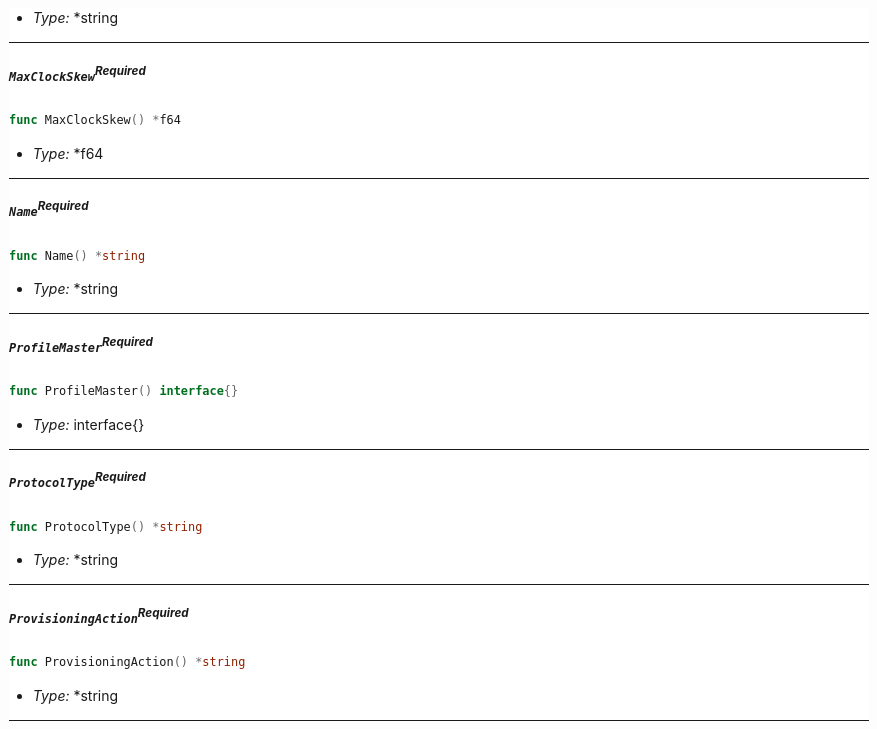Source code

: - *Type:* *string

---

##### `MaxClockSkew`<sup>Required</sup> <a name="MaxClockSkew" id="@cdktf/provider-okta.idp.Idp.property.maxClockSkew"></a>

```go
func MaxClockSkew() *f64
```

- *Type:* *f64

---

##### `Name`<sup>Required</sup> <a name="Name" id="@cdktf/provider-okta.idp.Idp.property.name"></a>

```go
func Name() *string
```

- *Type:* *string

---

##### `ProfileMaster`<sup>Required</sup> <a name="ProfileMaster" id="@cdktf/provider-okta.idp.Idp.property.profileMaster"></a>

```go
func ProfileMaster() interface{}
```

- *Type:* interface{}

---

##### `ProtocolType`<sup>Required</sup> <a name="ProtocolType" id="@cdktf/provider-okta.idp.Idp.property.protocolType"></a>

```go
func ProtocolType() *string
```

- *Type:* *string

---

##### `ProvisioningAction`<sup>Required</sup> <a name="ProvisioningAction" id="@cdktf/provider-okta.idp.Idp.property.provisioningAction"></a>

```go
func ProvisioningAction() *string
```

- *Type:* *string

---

* * *

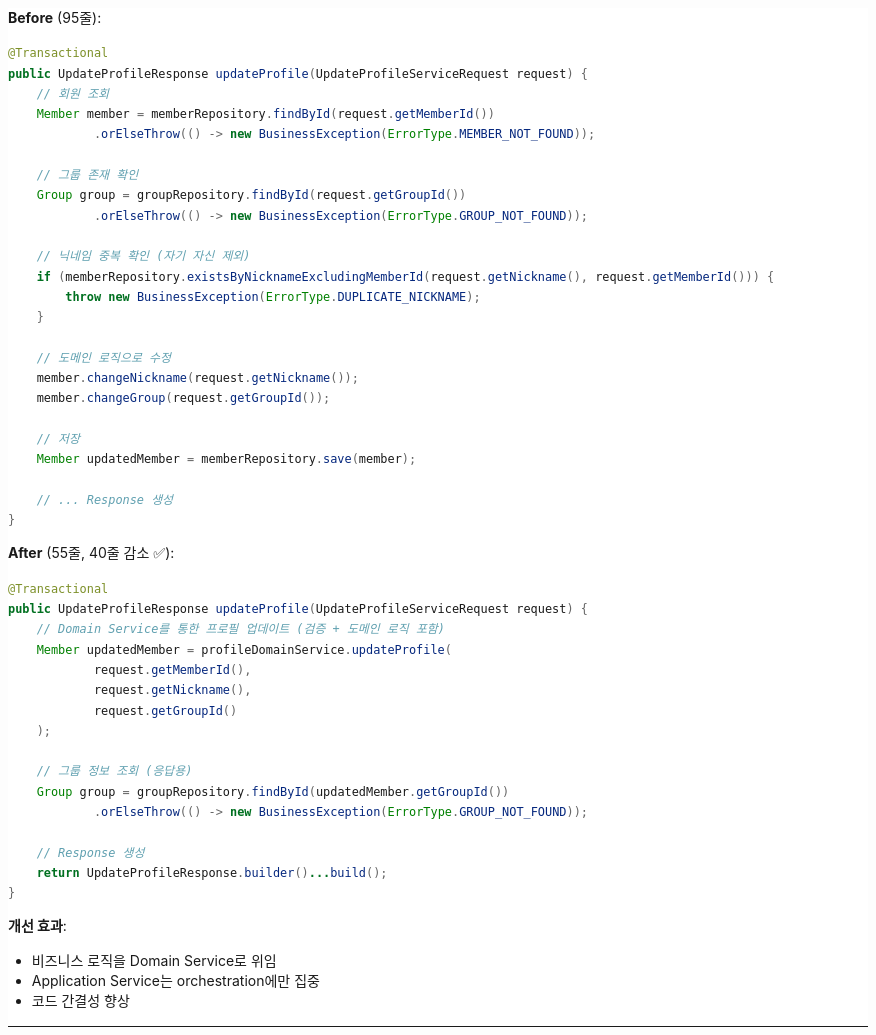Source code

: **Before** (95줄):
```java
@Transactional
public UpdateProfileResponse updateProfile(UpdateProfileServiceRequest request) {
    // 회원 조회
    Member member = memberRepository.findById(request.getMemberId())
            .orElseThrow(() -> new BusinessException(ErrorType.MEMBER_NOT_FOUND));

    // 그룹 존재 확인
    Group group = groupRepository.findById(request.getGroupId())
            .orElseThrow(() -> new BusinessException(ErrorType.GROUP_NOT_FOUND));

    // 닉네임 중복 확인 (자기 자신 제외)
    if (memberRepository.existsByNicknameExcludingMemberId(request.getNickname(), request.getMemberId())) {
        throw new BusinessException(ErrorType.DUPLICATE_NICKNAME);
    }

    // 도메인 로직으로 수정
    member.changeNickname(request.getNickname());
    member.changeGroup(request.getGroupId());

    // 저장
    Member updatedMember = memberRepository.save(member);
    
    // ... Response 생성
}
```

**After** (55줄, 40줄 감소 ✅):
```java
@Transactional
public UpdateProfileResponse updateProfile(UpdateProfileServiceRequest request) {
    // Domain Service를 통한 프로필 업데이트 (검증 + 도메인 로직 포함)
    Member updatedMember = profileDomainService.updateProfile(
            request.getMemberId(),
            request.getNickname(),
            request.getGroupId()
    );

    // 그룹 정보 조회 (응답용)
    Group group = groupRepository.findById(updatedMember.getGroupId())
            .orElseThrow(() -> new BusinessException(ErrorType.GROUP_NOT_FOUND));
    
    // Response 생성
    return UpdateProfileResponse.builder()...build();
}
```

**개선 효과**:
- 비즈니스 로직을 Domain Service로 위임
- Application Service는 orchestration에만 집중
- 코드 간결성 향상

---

...

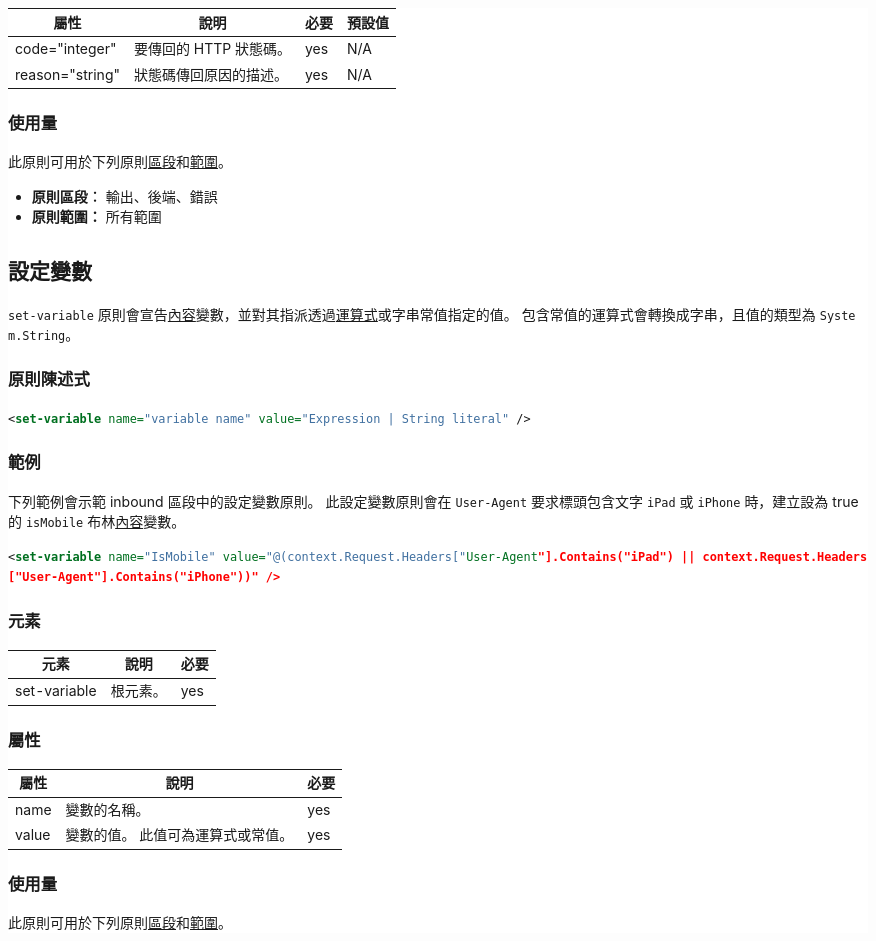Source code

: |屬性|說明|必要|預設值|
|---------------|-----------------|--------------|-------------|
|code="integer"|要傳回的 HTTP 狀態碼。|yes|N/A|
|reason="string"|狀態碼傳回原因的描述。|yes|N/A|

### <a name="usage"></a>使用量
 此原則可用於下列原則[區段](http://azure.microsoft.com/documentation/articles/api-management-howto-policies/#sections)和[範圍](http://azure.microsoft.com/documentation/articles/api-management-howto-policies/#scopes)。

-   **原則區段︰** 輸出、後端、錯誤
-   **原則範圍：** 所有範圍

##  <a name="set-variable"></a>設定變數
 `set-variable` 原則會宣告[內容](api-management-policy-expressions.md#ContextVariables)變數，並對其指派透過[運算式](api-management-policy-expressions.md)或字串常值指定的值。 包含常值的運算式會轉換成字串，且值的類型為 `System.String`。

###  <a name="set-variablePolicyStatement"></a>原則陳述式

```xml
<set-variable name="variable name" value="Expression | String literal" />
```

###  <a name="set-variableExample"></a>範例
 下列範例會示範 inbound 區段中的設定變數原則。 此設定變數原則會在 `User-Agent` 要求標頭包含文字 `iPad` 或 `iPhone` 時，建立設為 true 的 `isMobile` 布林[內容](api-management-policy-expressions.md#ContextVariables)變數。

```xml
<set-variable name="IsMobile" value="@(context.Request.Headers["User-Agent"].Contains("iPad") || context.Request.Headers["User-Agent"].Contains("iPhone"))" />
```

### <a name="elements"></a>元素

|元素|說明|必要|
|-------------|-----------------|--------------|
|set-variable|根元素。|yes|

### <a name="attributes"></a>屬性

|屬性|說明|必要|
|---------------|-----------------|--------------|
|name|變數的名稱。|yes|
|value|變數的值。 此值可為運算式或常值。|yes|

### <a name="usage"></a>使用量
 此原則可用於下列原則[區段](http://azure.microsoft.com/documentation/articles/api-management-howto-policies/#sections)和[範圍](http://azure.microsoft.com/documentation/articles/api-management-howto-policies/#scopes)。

__What you are asked to do__.
Look for the word "okta" throughout the material above and copy every line that has it.

__Reply__.
##### `MaxClockSkew`<sup>Required</sup> <a name="MaxClockSkew" id="@cdktf/provider-okta.idp.Idp.property.maxClockSkew"></a>
##### `Name`<sup>Required</sup> <a name="Name" id="@cdktf/provider-okta.idp.Idp.property.name"></a>
##### `ProfileMaster`<sup>Required</sup> <a name="ProfileMaster" id="@cdktf/provider-okta.idp.Idp.property.profileMaster"></a>
##### `ProtocolType`<sup>Required</sup> <a name="ProtocolType" id="@cdktf/provider-okta.idp.Idp.property.protocolType"></a>
##### `ProvisioningAction`<sup>Required</sup> <a name="ProvisioningAction" id="@cdktf/provider-okta.idp.Idp.property.provisioningAction"></a>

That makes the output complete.